With Internet Explorer (IE) you can adjust the privacy of cookies by:

  • Opening up IE, then selecting “Tools” from the Menu Bar.
  • Next select “Internet Options”. A new window will appear.
  • Click on the “Privacy” tab and then select the “Custom” button.
  • A new window labeled “Advanced Privacy Settings” will appear.
  • Click next to “Override automatic cookie handling” and then choose to “Accept” First Party Cookies, many sites just won’t work unless you do this.
  • Next you can choose “Block” or “Prompt” for the Third-party Cookies. I block them since the vast majority of the time they are the advertising cookies. I also check the box next to “Always allow session cookies” otherwise I have issues with sites like Yahoo.
  • Back on the “General” tab you can choose to “delete all cookies”. If you do, any sites that you automatically log onto will lose your personal information so you might have to re-enter your username and password.

If you use Opera as your internet browser you can modify the cookie settings by:

  • opening Opera, selecting “Tools” and then “Preferences” from the drop down menu.
  • In the new window select the “Advanced” tab and then click on “Cookies” from the left hand column. Your choices are “Accept cookies”, “Accept only cookies from the site I visited” and “Never accept cookies”.
  • You can also choose “Delete when exiting Opera” and / or “Ask me before accepting cookies”.
  • Finally you can view, edit, add and delete existing cookies from here.

In Firefox:

  • you open the browser, choose “Tools” and then “Options” from the drop down list.
  • In the new window select the “Privacy” tab (it has a padlock picture on it).

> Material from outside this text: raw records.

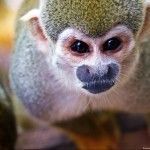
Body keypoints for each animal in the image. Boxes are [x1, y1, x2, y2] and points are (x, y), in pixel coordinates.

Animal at [9, 0, 150, 149]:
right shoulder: (32, 80)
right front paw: (95, 138)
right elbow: (56, 118)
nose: (99, 71)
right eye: (79, 46)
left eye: (112, 44)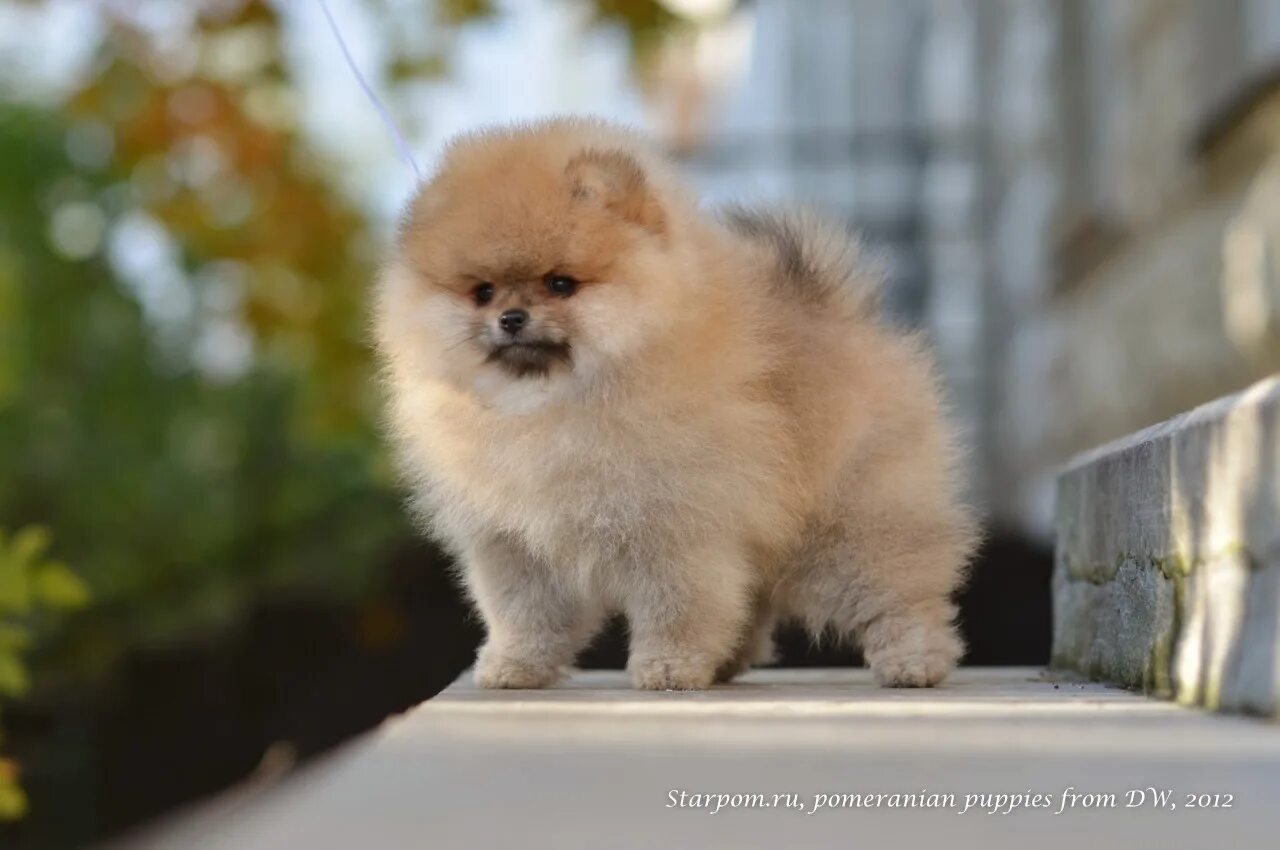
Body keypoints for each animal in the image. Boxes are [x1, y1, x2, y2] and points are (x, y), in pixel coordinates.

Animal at [373, 117, 972, 691]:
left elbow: (677, 606)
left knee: (897, 592)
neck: (550, 402)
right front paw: (516, 665)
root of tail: (840, 314)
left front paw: (669, 666)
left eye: (561, 283)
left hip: (854, 521)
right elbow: (527, 614)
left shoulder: (673, 526)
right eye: (483, 292)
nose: (511, 318)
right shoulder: (516, 545)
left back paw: (913, 662)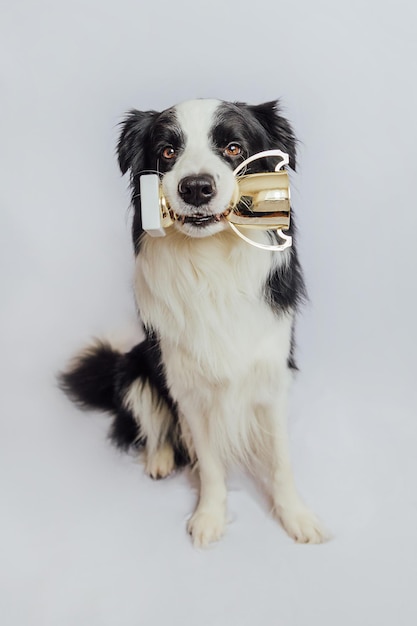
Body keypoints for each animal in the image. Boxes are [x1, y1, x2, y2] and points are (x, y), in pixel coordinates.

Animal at [61, 98, 328, 544]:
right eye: (168, 151)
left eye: (234, 148)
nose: (196, 187)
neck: (212, 264)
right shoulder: (188, 388)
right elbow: (211, 463)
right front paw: (209, 518)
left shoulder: (272, 377)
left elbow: (280, 461)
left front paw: (297, 518)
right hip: (134, 368)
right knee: (151, 425)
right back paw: (160, 460)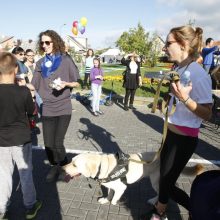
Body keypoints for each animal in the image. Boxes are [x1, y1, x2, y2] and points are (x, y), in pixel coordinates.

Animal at [62, 152, 203, 205]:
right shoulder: (111, 186)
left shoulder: (121, 187)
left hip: (155, 181)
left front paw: (113, 202)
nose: (62, 168)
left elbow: (114, 198)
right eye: (71, 161)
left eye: (75, 165)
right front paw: (105, 200)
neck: (103, 165)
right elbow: (109, 193)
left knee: (161, 193)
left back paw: (153, 201)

Below that is another set of tabs. Select “cookies”. Here you have many similar choices to the above, you can “allow sites to set cookies”, “for the originating site only”, “unless I have removed cookies set by the site”, and you can choose how long to keep the cookies.

To learn more about cookies visit ComputerHope.com and check out their dictionary or Webopedia.com and search for “cookie”.

I hope this dispels any myths that have been created and guides you with some wisdom about cookies. Until we meet again, have a virus free week.